Belgiens Außenministerin Hadja Lahbib will das Artikel-7-Verfahren gegen Ungarn weiterführen, was zu einem Entzug der Stimmrechte Ungarns in der EU führen könnte. „Ich denke, wir müssen den Mut haben, Entscheidungen zu treffen: (...) Artikel-7 bis zum Ende aktivieren, der das Ende des Vetorechts vorsieht“, sagte sie in einem Interview mit dem Nachrichtenportal Politico vom Samstag. Im Außenministerium in Wien zeigt man sich offen für einen solchen Schritt.

Hadja Lahbib: „Wir müssen den Mut haben, Entscheidungen zu treffen.“ - Foto: © APA/AFP (Archiv) / KENZO TRIBOUILLARD

„Wir erwarten von allen 27 Mitgliedern, dass die Prinzipien, auf denen unsere gemeinsame Union beruht, auf Punkt und Komma eingehalten werden“, schreibt eine Sprecherin von Österreichs Außenminister Alexander Schallenberg (ÖVP) gegenüber der APA. „Das gilt selbstverständlich ganz besonders für das Land, das die nächste EU-Präsidentschaft inne haben wird. In diesem Sinne unterstützen wir, dass das Artikel 7 Verfahren gegen Ungarn gewissenhaft fortgesetzt wird.“

Das Artikel-7-Verfahren kann gegen einen EU-Mitgliedstaat eröffnet werden, wenn dieser gegen die Grundwerte der EU verstößt. Dazu gehören laut dem Vertrag über die Europäische Union (EUV) die „Achtung der Menschenwürde, Freiheit, Demokratie, Gleichheit, Rechtsstaatlichkeit und die Wahrung der Menschenrechte einschließlich der Rechte der Personen, die Minderheiten angehören.“ Bisher wurde ein solches Verfahren in der EU nur gegen Polen und Ungarn verhängt. Erst kürzlich wurde das Verfahren gegen Polen aber wieder gestoppt.
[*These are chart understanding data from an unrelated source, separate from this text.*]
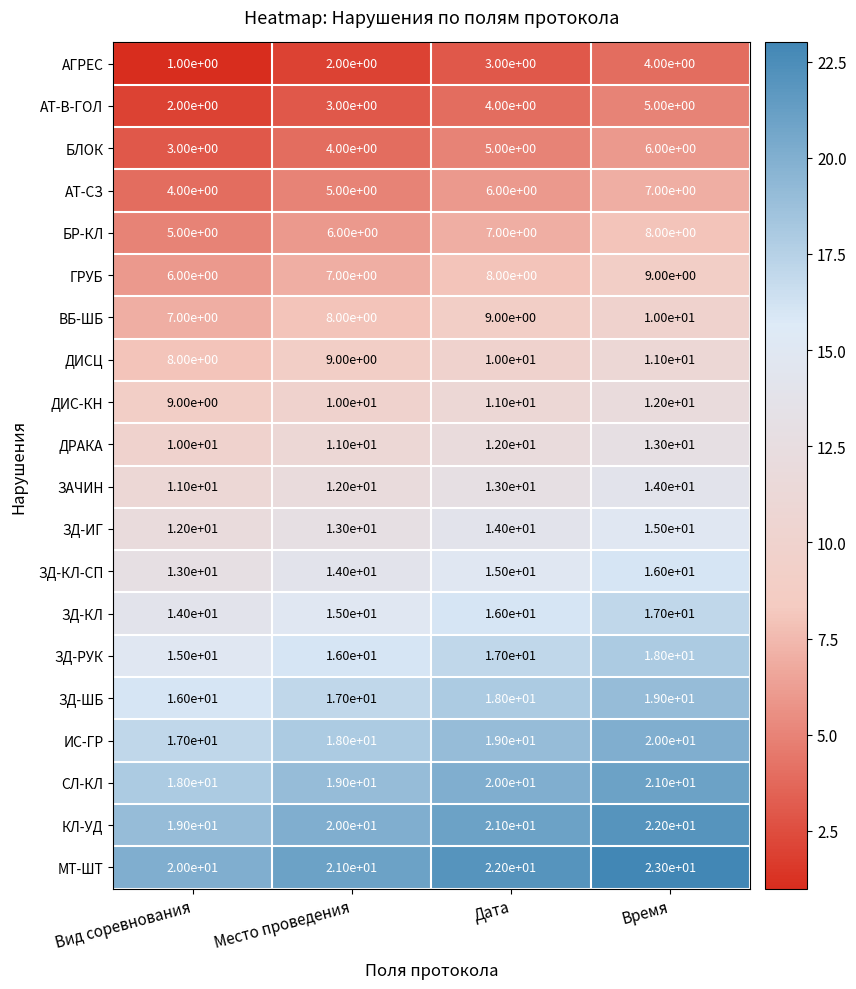

How many АГРЕС values are between 2 and 4?

3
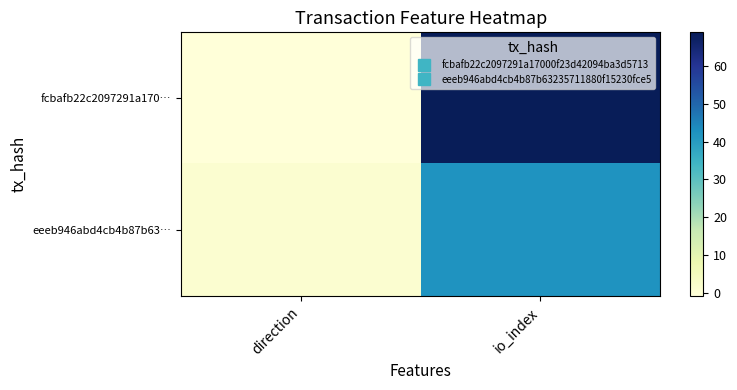

Which series has the largest total across all categories?

fcbafb22c2097291a170…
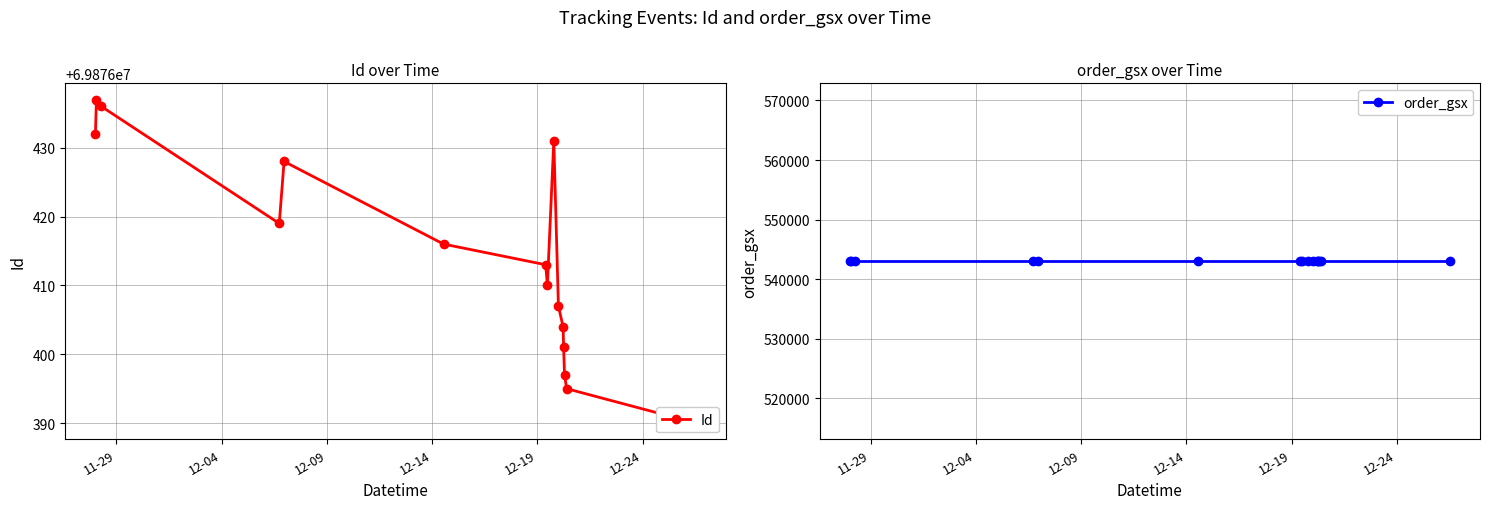

Reading left to right, what are all the values shown in this chart?

Id: 69876432	69876437	69876436	69876419	69876428	69876416	69876413	69876410	69876431	69876407	69876404	69876401	69876397	69876395	69876390
order_gsx: 543001	543001	543001	543001	543001	543001	543001	543001	543001	543001	543001	543001	543001	543001	543001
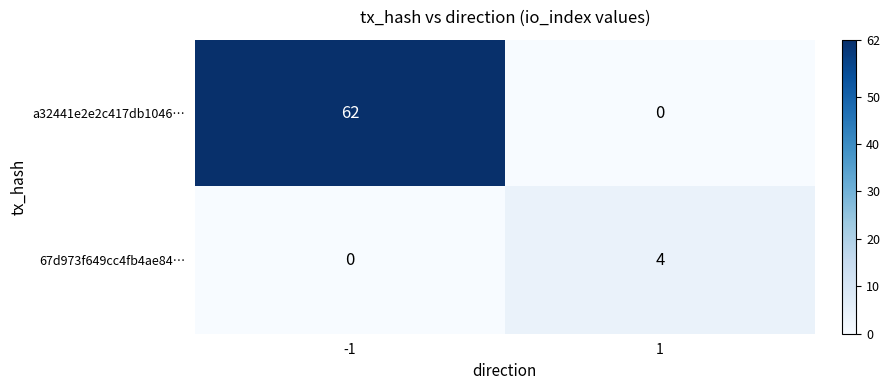

What is the highest value of the 67d973f649cc4fb4ae84… series?

4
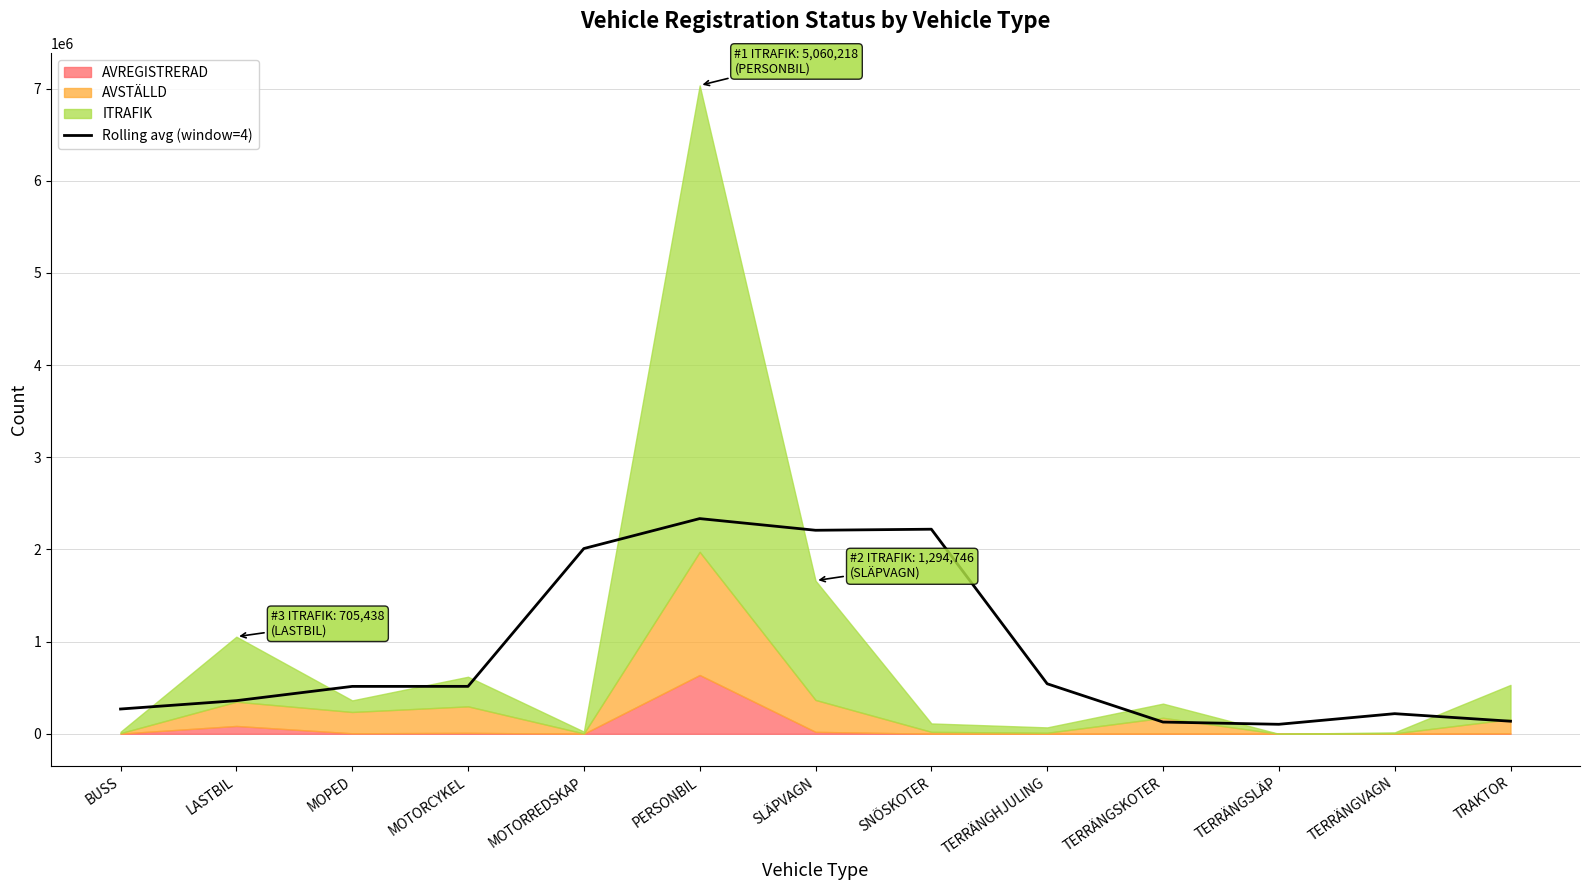

How many points are lower than both their immediate neighbors (excluding endpoints)?

2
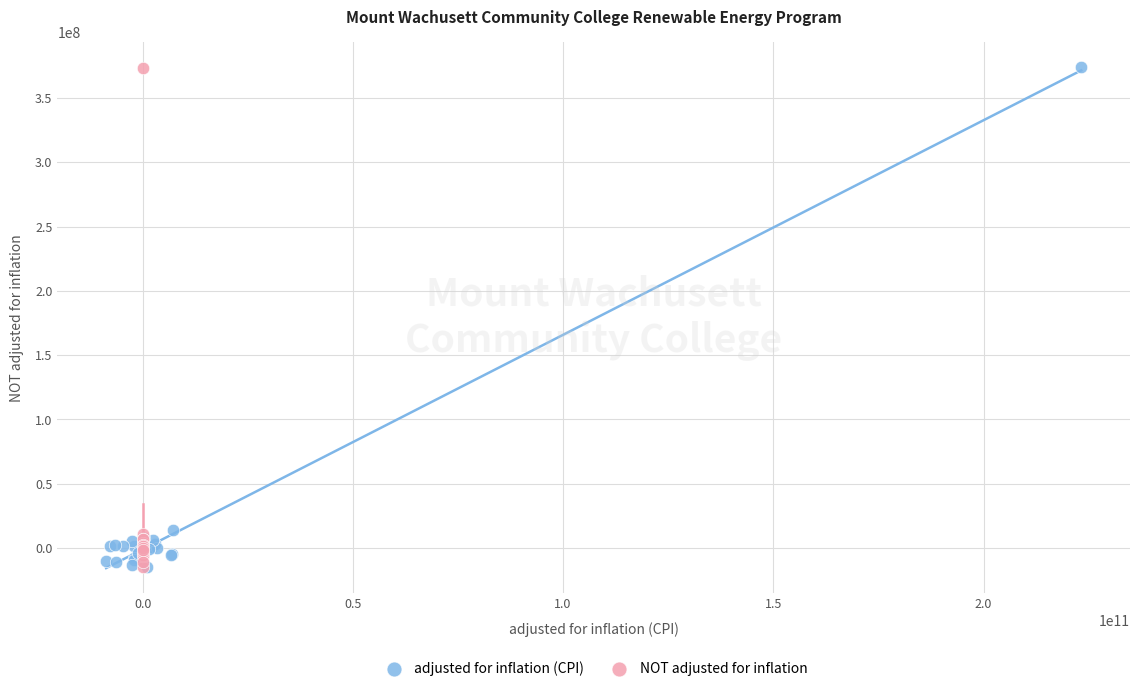

What are all the series names shown in the legend?

adjusted for inflation (CPI), NOT adjusted for inflation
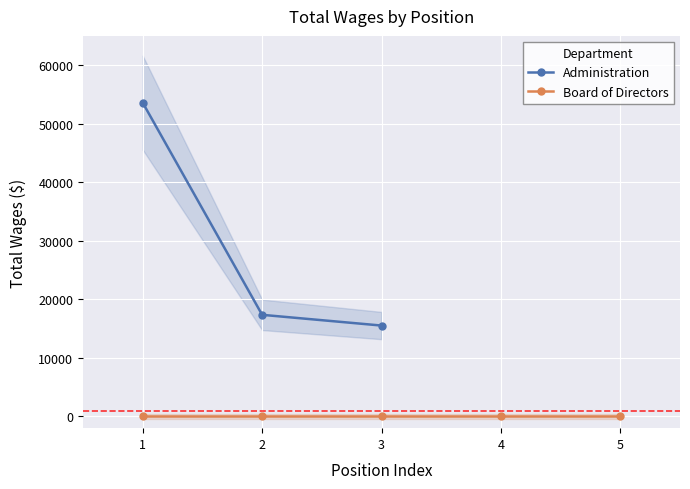

What is the value of the Administration point at the 1st from the left?

53579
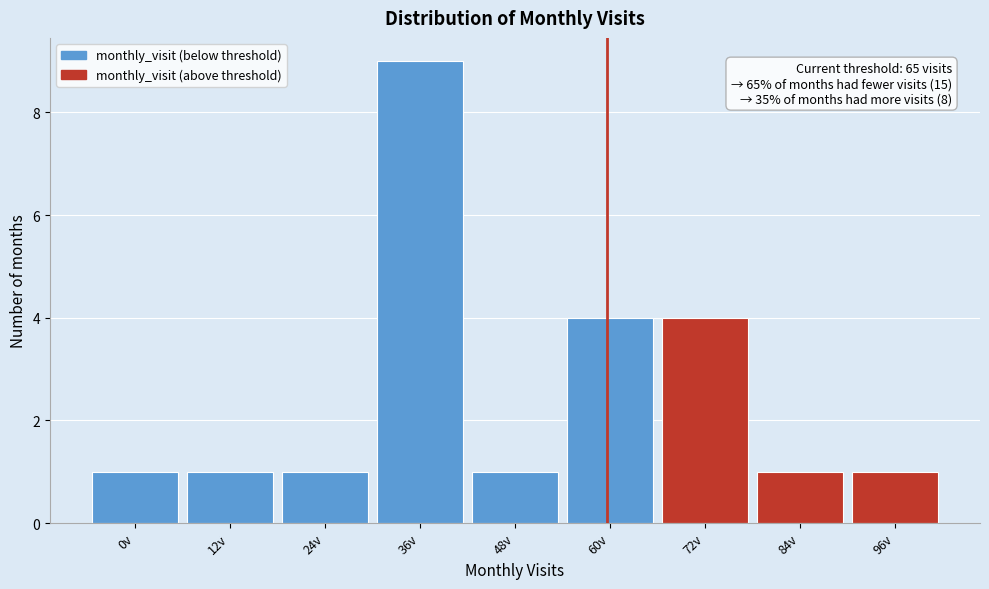

Reading left to right, list all the values displayed in this chart.

0v=1	12v=1	24v=1	36v=9	48v=1	60v=4	72v=4	84v=1	96v=1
Die letzte Phase des Artikel-7-Verfahrens, die sogenannte „nukleare Option“, mit der auch ein Entzug der Stimmrechte einhergehen kann, wurde bisher noch nie eingeleitet. Die Hürden dafür sind hoch: Für einen Entzug brauch es zunächst einen einstimmigen Beschluss der EU-Staats- und Regierungschefs (ohne allerdings die Stimme des betroffenen Landes) sowie einen Beschluss des EU-Parlaments. In einem weiteren Schritt kann der Rat der EU-Mitgliedstaaten mit einer qualifizierten Mehrheit (72 Prozent der Länder, die mindestens 65 Prozent der EU-Bevölkerung repräsentieren) konkrete Maßnahmen entscheiden.

Der Vorstoß der belgischen Ministerin kommt einen Monat vor der Übergabe der EU-Ratspräsidentschaft von Belgien an Ungarn. Der ungarische Ministerpräsident Viktor Orban hat viele seiner EU-Kolleginnen und Kollegen verärgert, indem er immer wieder einstimmige Beschlüsse mit seinem Veto verhinderte oder hinauszögerte. Jüngstes Beispiel ist die ungarische Blockade gegen die Freigabe von EU-Geldern für die Ukraine.